Dataset records START
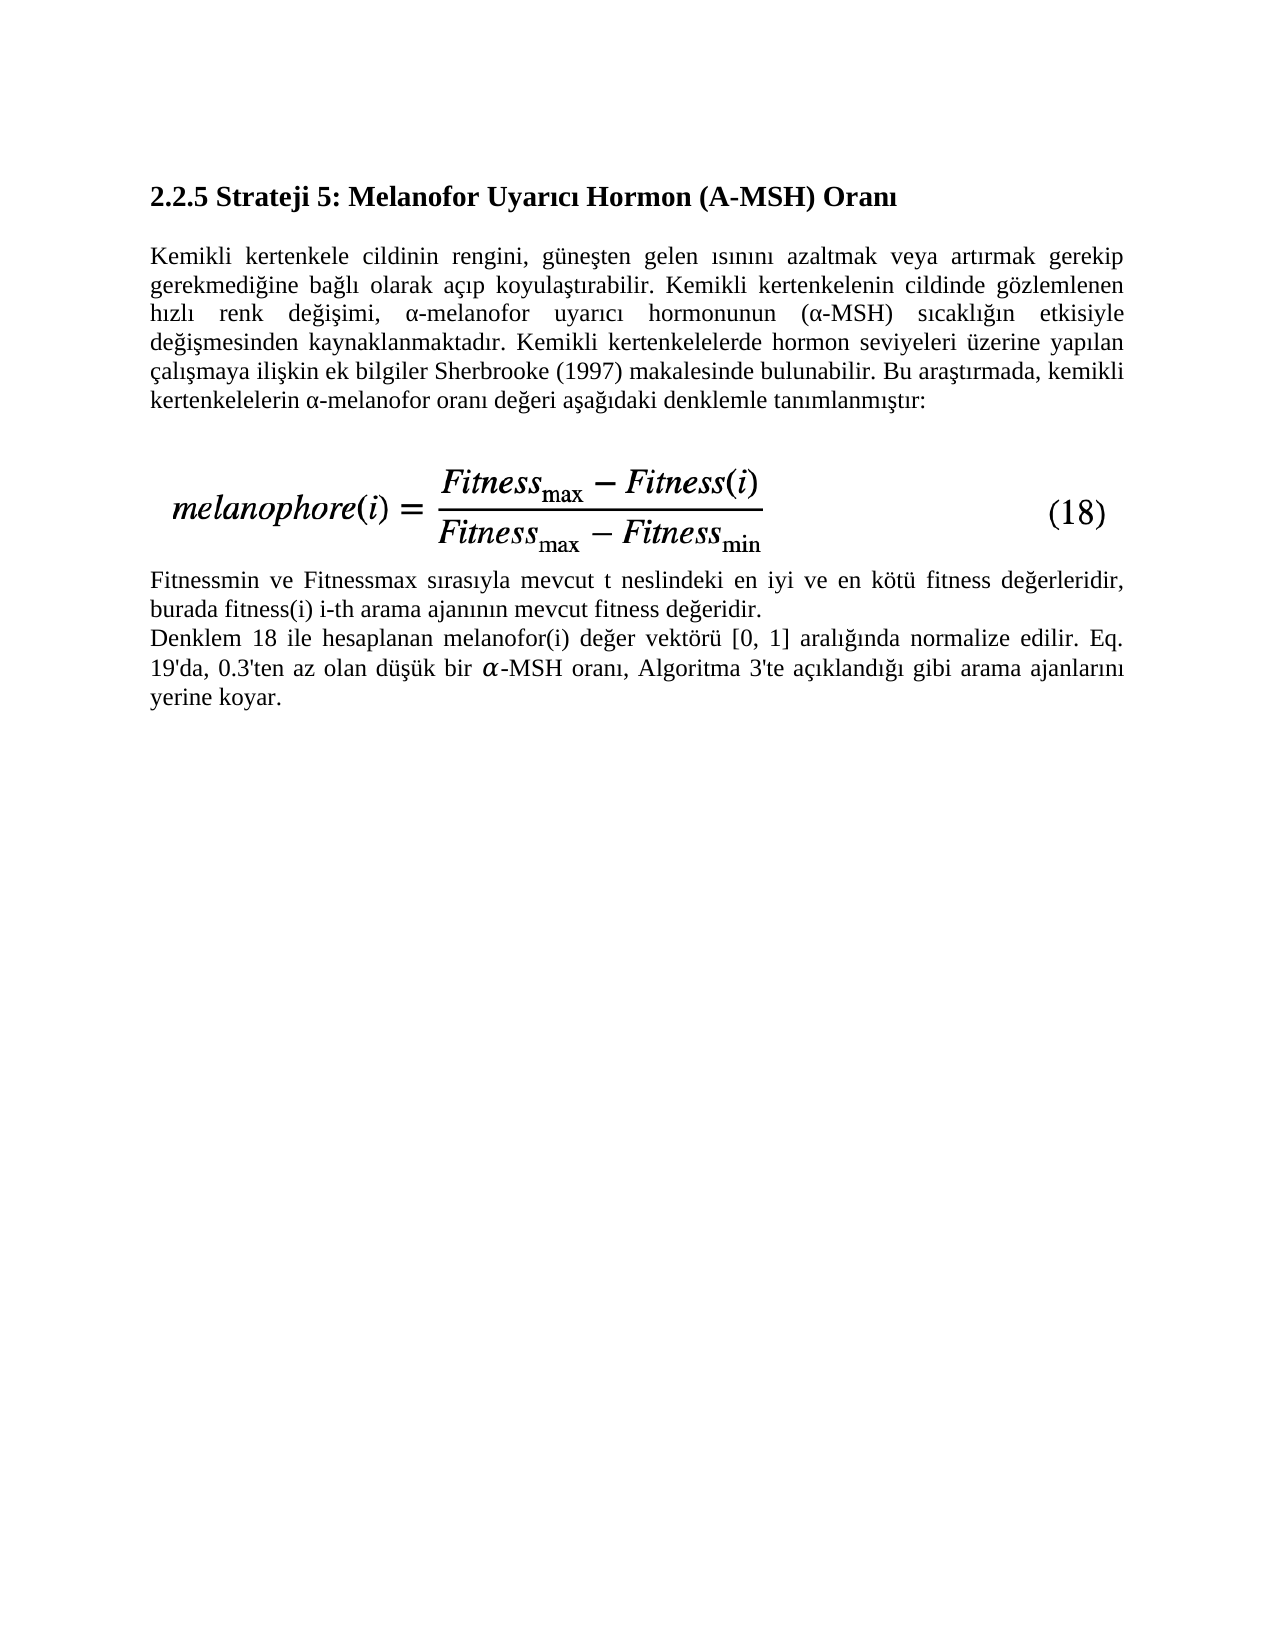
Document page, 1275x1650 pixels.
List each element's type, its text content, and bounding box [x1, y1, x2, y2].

text 2.2.5 Strateji 5: Melanofor Uyarıcı Hormon (Α-MSH) Oranı [150, 150, 1125, 212]
picture [150, 442, 1125, 566]
text Kemikli kertenkele cildinin rengini, güneşten gelen ısınını azaltmak veya artırmak gerekip gerekmediğine bağlı olarak açıp koyulaştırabilir. Kemikli kertenkelenin cildinde gözlemlenen hızlı renk değişimi, α-melanofor uyarıcı hormonunun (α-MSH) sıcaklığın etkisiyle değişmesinden kaynaklanmaktadır. Kemikli kertenkelelerde hormon seviyeleri üzerine yapılan çalışmaya ilişkin ek bilgiler Sherbrooke (1997) makalesinde bulunabilir. Bu araştırmada, kemikli kertenkelelerin α-melanofor oranı değeri aşağıdaki denklemle tanımlanmıştır: [150, 241, 1125, 413]
text Denklem 18 ile hesaplanan melanofor(i) değer vektörü [0, 1] aralığında normalize edilir. Eq. 19'da, 0.3'ten az olan düşük bir 𝛼-MSH oranı, Algoritma 3'te açıklandığı gibi arama ajanlarını yerine koyar. [150, 623, 1125, 711]
text Fitnessmin ve Fitnessmax sırasıyla mevcut t neslindeki en iyi ve en kötü fitness değerleridir, burada fitness(i) i-th arama ajanının mevcut fitness değeridir. [150, 566, 1125, 623]
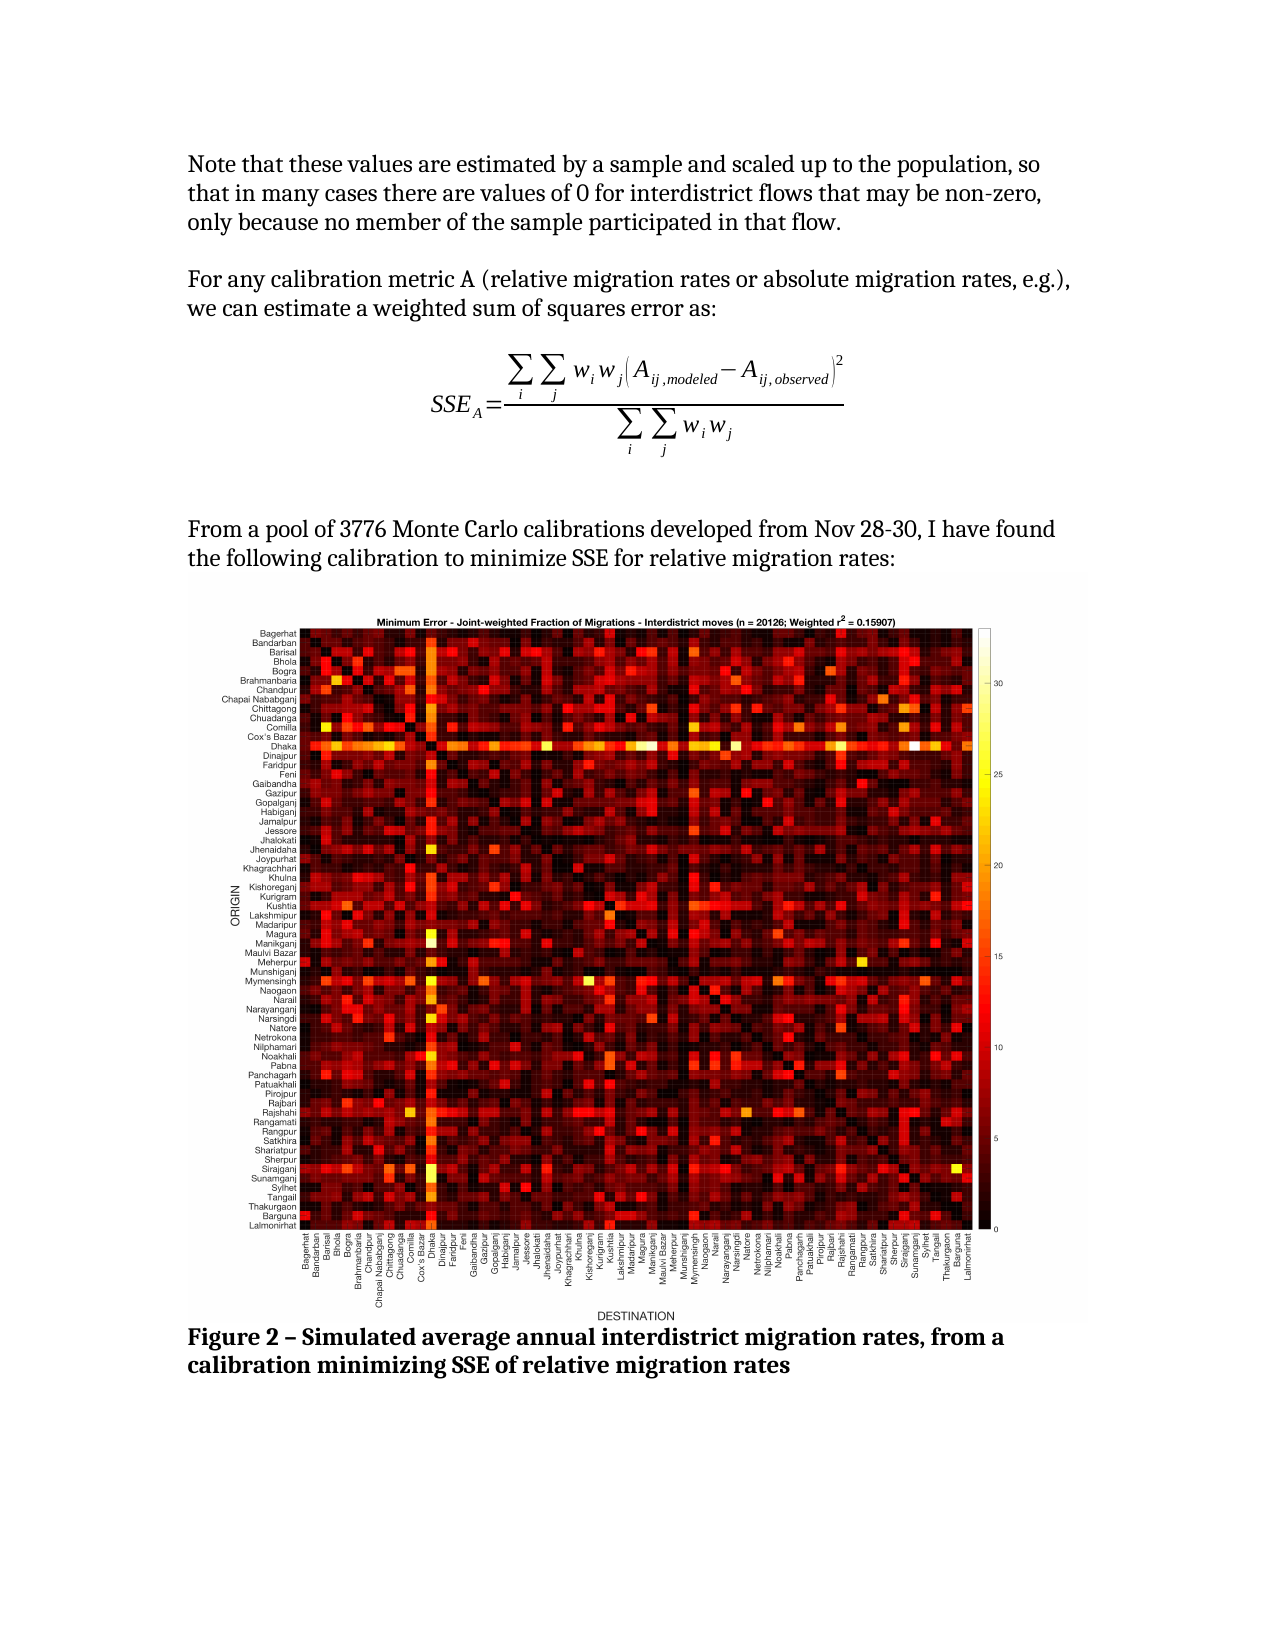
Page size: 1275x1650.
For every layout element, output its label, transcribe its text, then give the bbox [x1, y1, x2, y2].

text From a pool of 3776 Monte Carlo calibrations developed from Nov 28-30, I have found the following calibration to minimize SSE for relative migration rates: [187, 515, 1087, 572]
text For any calibration metric A (relative migration rates or absolute migration rates, e.g.), we can estimate a weighted sum of squares error as: [187, 265, 1087, 322]
text Figure 2 – Simulated average annual interdistrict migration rates, from a calibration minimizing SSE of relative migration rates [187, 1323, 1087, 1380]
picture [187, 572, 1088, 1323]
text Note that these values are estimated by a sample and scaled up to the population, so that in many cases there are values of 0 for interdistrict flows that may be non-zero, only because no member of the sample participated in that flow. [187, 150, 1087, 236]
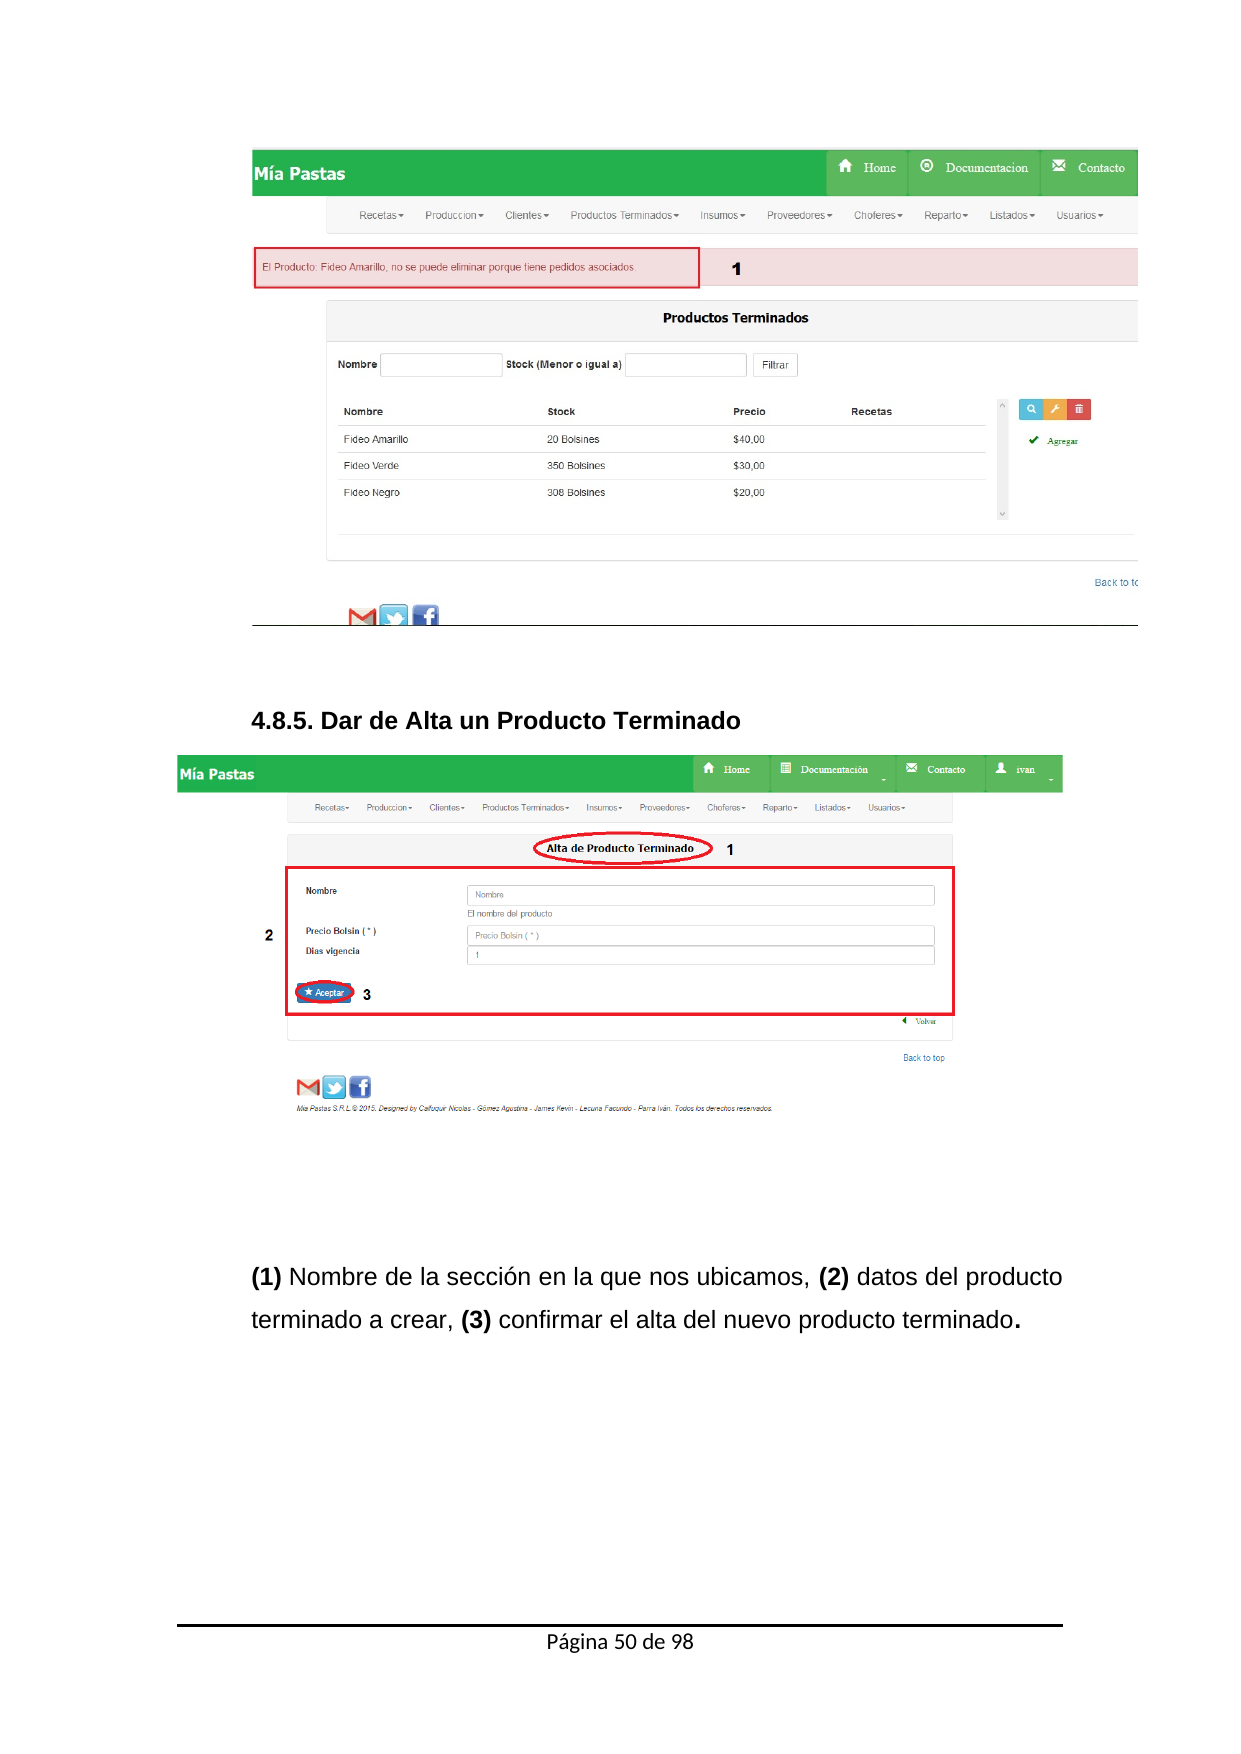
Dataset records END
[What the task requires] The reply should repeat the data in full, exactly as given, and contain no pictures.

[Result for this task]
Document page, 1275x1650 pixels.
List each element's type, its text content, and bounding box [x1, y1, x2, y2].

text 2.2.5 Strateji 5: Melanofor Uyarıcı Hormon (Α-MSH) Oranı [150, 150, 1125, 212]
picture [150, 442, 1125, 566]
text Kemikli kertenkele cildinin rengini, güneşten gelen ısınını azaltmak veya artırmak gerekip gerekmediğine bağlı olarak açıp koyulaştırabilir. Kemikli kertenkelenin cildinde gözlemlenen hızlı renk değişimi, α-melanofor uyarıcı hormonunun (α-MSH) sıcaklığın etkisiyle değişmesinden kaynaklanmaktadır. Kemikli kertenkelelerde hormon seviyeleri üzerine yapılan çalışmaya ilişkin ek bilgiler Sherbrooke (1997) makalesinde bulunabilir. Bu araştırmada, kemikli kertenkelelerin α-melanofor oranı değeri aşağıdaki denklemle tanımlanmıştır: [150, 241, 1125, 413]
text Denklem 18 ile hesaplanan melanofor(i) değer vektörü [0, 1] aralığında normalize edilir. Eq. 19'da, 0.3'ten az olan düşük bir 𝛼-MSH oranı, Algoritma 3'te açıklandığı gibi arama ajanlarını yerine koyar. [150, 623, 1125, 711]
text Fitnessmin ve Fitnessmax sırasıyla mevcut t neslindeki en iyi ve en kötü fitness değerleridir, burada fitness(i) i-th arama ajanının mevcut fitness değeridir. [150, 566, 1125, 623]
Page size: 1275x1650.
For every layout element, output its label, transcribe its text, then give the bbox [x1, y1, x2, y2].

text From a pool of 3776 Monte Carlo calibrations developed from Nov 28-30, I have found the following calibration to minimize SSE for relative migration rates: [187, 515, 1087, 572]
text For any calibration metric A (relative migration rates or absolute migration rates, e.g.), we can estimate a weighted sum of squares error as: [187, 265, 1087, 322]
text Figure 2 – Simulated average annual interdistrict migration rates, from a calibration minimizing SSE of relative migration rates [187, 1323, 1087, 1380]
picture [187, 572, 1088, 1323]
text Note that these values are estimated by a sample and scaled up to the population, so that in many cases there are values of 0 for interdistrict flows that may be non-zero, only because no member of the sample participated in that flow. [187, 150, 1087, 236]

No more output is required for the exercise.